Este debate chegou ao STJ, através do Recurso Especial no 1.704.520/MT, que afetou a controvérsia sob a sistemática dos recursos repetitivos e classificou sob o TEMA n.° 988. O caso paradigma se tratava de ação de rescisão de contrato de franquia, com indenização de danos materiais e compensação de danos morais, onde foi arguida preliminar de incompetência relativa, com prevalência à cláusula de eleição de foro constante no contrato. Após o não conhecimento do recurso de agravo de instrumento, o caso chegou ao STJ, através de recurso especial, onde a recorrente sustentou que examinar questão de competência do juízo somente como preliminar de apelação, acarretaria movimentação desnecessária da máquina judiciária e prejuízo ao interesse de ambos os litigantes.

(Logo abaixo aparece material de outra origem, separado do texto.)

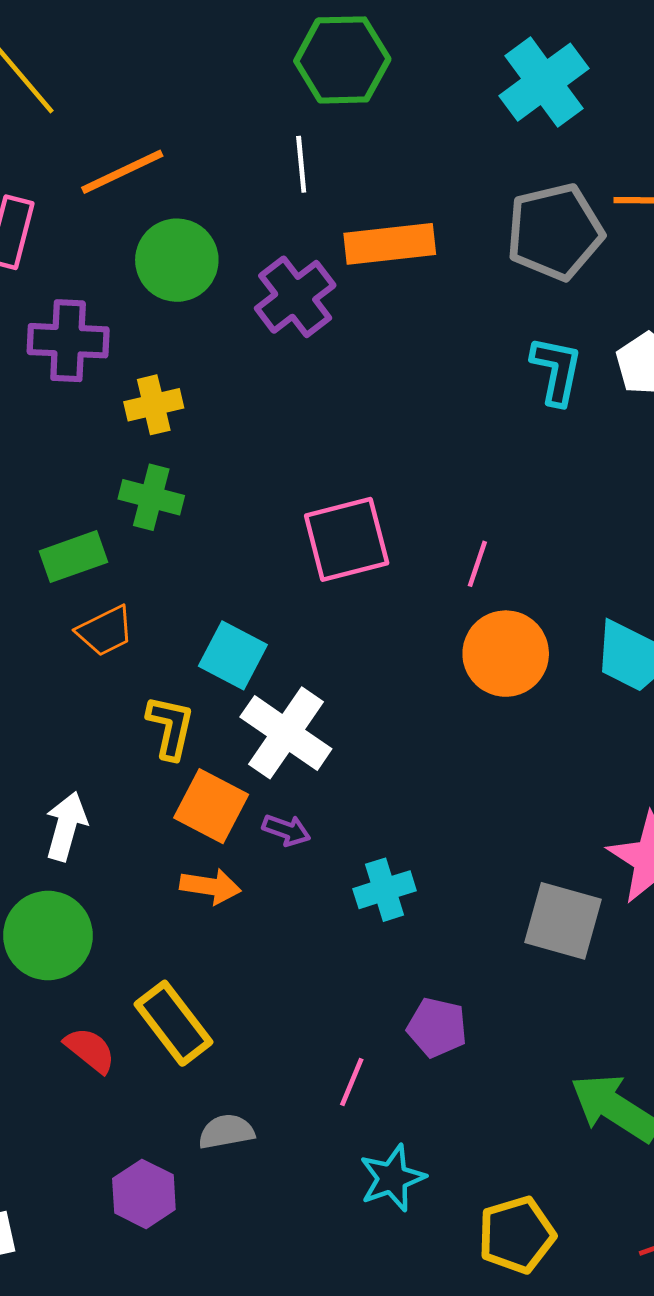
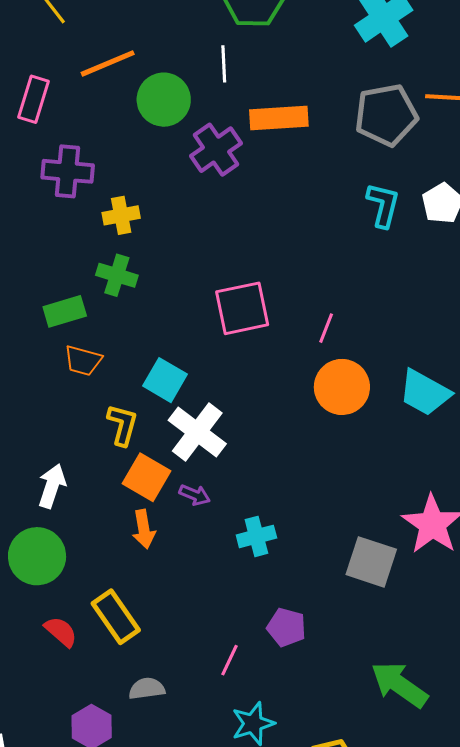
green circle: (177, 260) -> (164, 100), moved
orange trapezoid: (105, 631) -> (83, 360), turned 39
orange arrow: (210, 886) -> (144, 529), turned 69

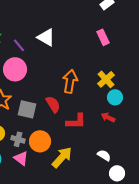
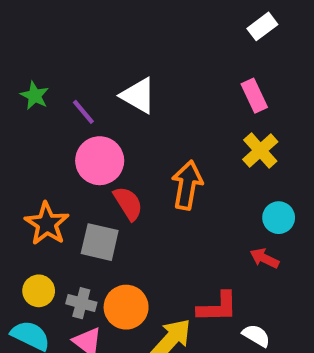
pink circle: (15, 69) -> (100, 161), moved
yellow cross: (106, 79) -> (260, 151), moved
red semicircle: (53, 104) -> (128, 203), moved
red L-shape: (76, 121) -> (218, 307), moved

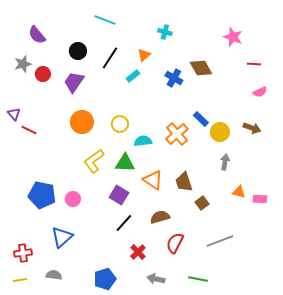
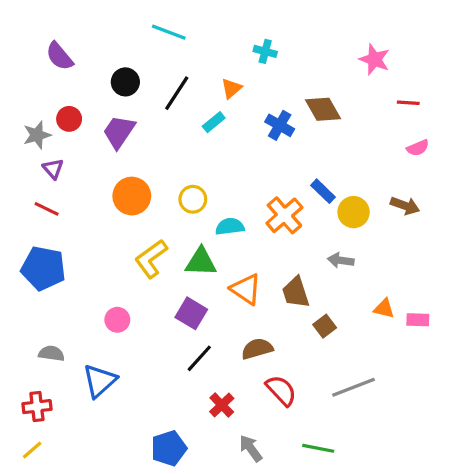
gray star: (23, 64) -> (37, 135), moved
purple triangle: (14, 114) -> (53, 169), moved
gray arrow: (225, 162) -> (341, 260), moved, turned -91
blue pentagon: (42, 195) -> (43, 268), moved
red semicircle: (175, 243) -> (281, 390), turned 110
gray semicircle: (54, 275) -> (51, 354), moved
gray arrow: (156, 279) -> (251, 448), turned 42
yellow line: (20, 280) -> (32, 450), turned -32

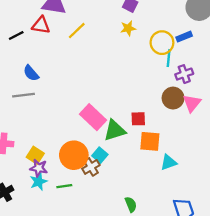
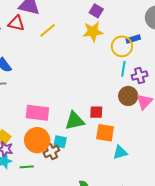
yellow star: (128, 28) -> (93, 32), size x1.5
blue rectangle: (184, 37) -> (133, 39), moved
cyan line: (169, 58) -> (123, 69), moved
pink rectangle: (93, 117) -> (37, 113), moved, turned -40
cyan square: (100, 155) -> (60, 142), turned -32

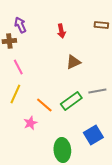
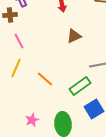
green rectangle: (71, 101) -> (80, 86), moved
pink star: (30, 123) -> (32, 120), moved

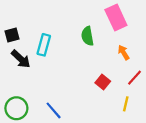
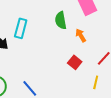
orange arrow: (124, 52) -> (81, 35), moved

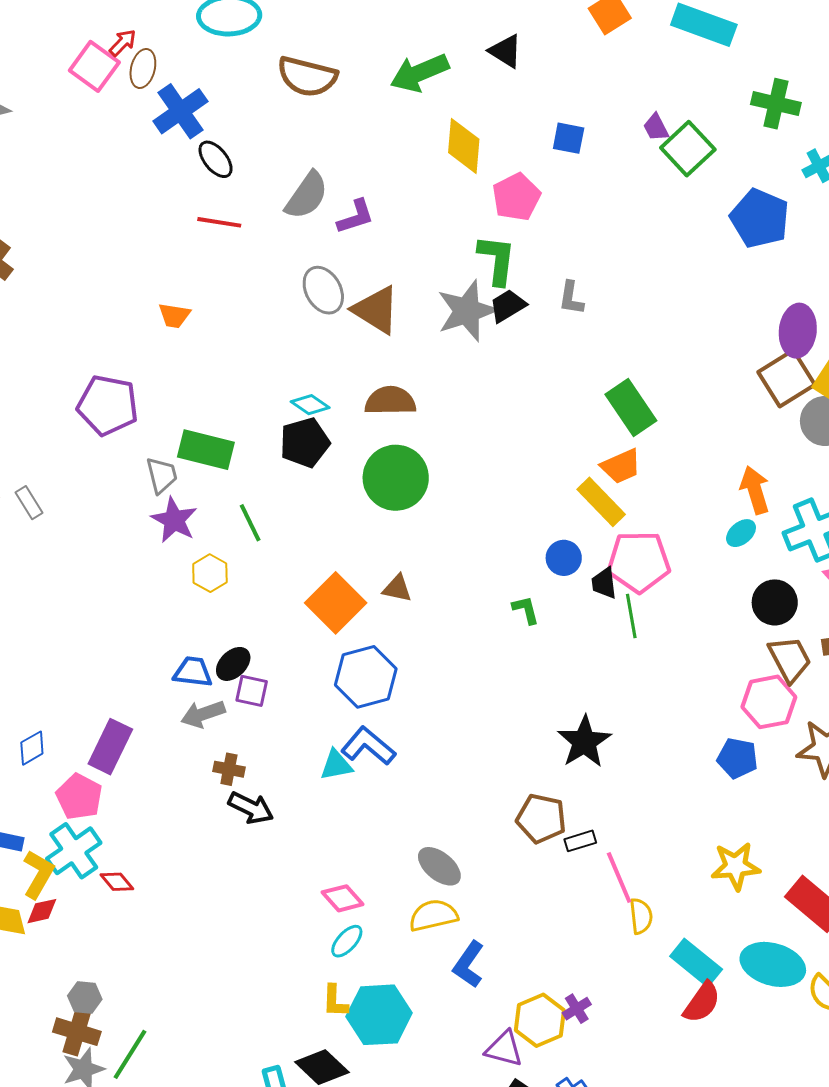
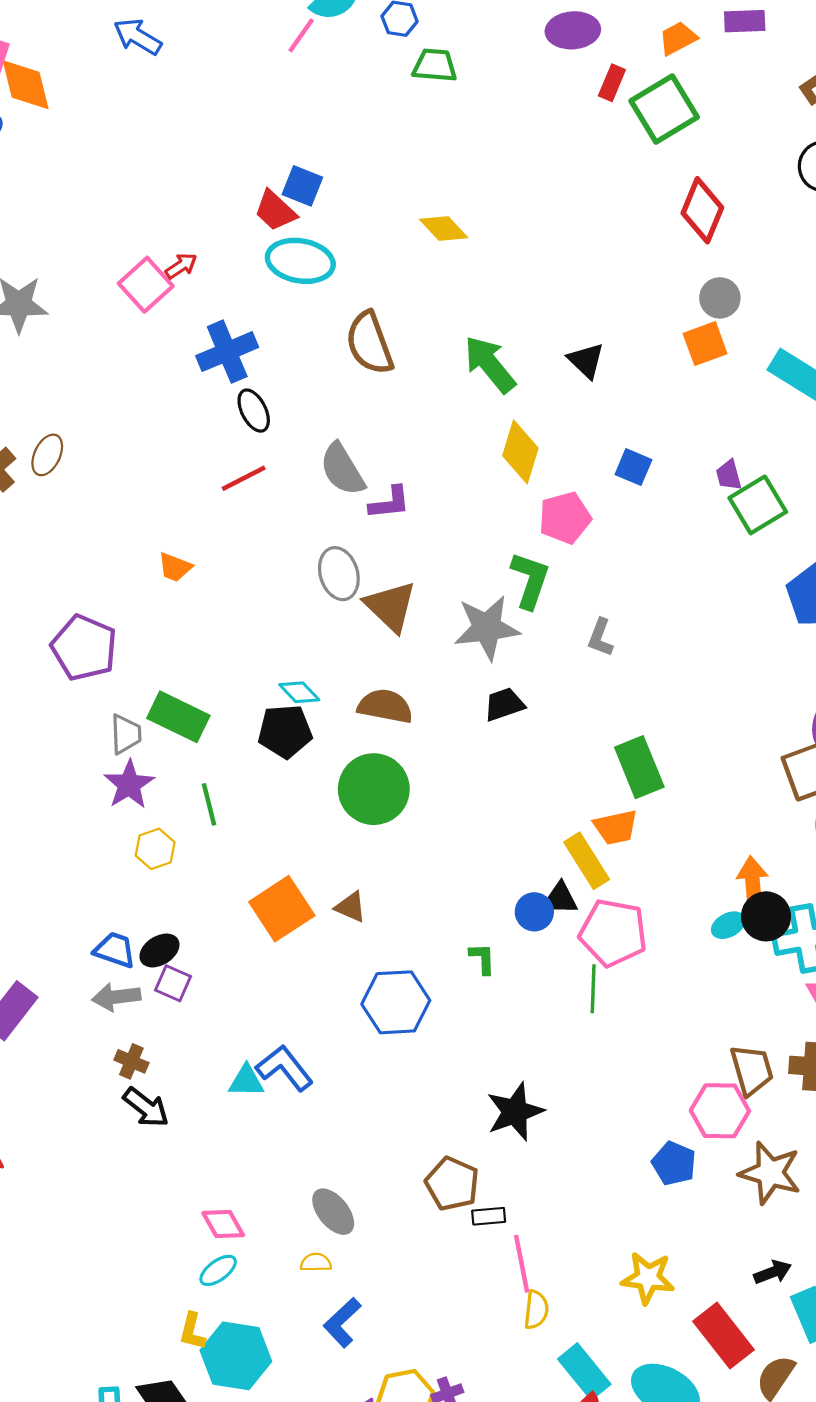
brown ellipse: (143, 68) -> (47, 455), moved
green arrow: (420, 73) -> (490, 364), turned 62
brown semicircle: (307, 77) -> (370, 343), turned 44
gray semicircle: (307, 195) -> (342, 469), turned 102
red line: (219, 222) -> (244, 478), turned -48
black trapezoid: (508, 306) -> (504, 704), moved
black trapezoid: (604, 583) -> (562, 898), moved, turned -32
black circle: (775, 602) -> (766, 916), moved
blue hexagon: (366, 677) -> (396, 1002), moved
yellow semicircle: (433, 915) -> (316, 1262), size x0.6

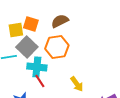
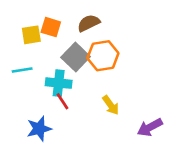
gray square: (27, 47) -> (76, 57), moved
orange hexagon: (57, 47) -> (103, 56), moved

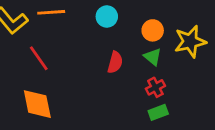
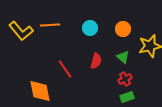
orange circle: (153, 30) -> (123, 29), moved
red line: (39, 58) -> (65, 69), moved

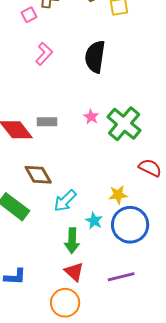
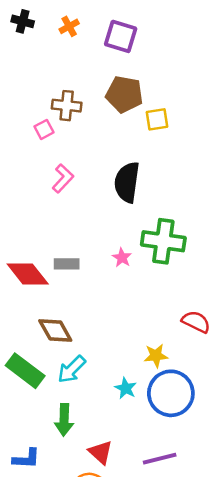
green cross: (124, 124) -> (163, 241), moved, turned -32
cyan arrow: (65, 201) -> (72, 369), moved
green arrow: (72, 241) -> (64, 420), moved

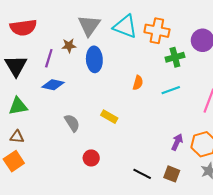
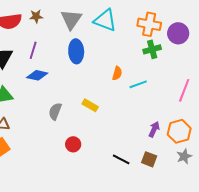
orange cross: (157, 31) -> (149, 24), moved
brown star: (69, 46) -> (36, 16), moved
cyan line: (171, 90) -> (138, 84), moved
gray semicircle: (72, 123) -> (55, 111), turned -126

Em 19/12/2018, foi publicado o v. acórdão que, ao interpretar a natureza jurídica do rol do art. 1.015, do CPC, fixou a tese de que “O rol do art. 1.015 do CPC é de taxatividade mitigada, por isso admite a interposição de agravo de instrumento quando verificada a urgência, decorrente da inutilidade do julgamento da questão no recurso de apelação”.

No entendimento da Corte, a regra continua a ser a da taxatividade das decisões agraváveis, sendo admitida a mitigação em casos excepcionais, em que restar demonstrada a urgência, em razão da inutilidade do julgamento da questão posteriormente.

Entretanto, como esta tese será aplicada pelos demais Juízes e Tribunais, terá grande impacto no que se refere a efetividade do processo, corolário do princípio constitucional da razoável duração do processo. Isto porque, ela deixou de fixar critérios objetivos a serem observados na definição da urgência e prejudicialidade que autorizariam a mitigação do rol taxativo, cabendo ao alvedrio de cada Juiz ou Tribunal sua verificação.

Assim, caso a aplicação da tese seja utilizada de forma frequente e alargada, todo o esforço do legislador será letra morta e retornará as partes ao regime processual anterior, o qual já se mostrou nefasto quando se busca a efetividade da prestação jurisdicional.

Por outro lado, caso a tese firmada pela Corte Superior seja aplicada em caráter excepcional, mantendo-se a regra da taxatividade, é impossível se a da conquista que esta decisão trouxe aos aplicadores do direito e à efetividade da justiça.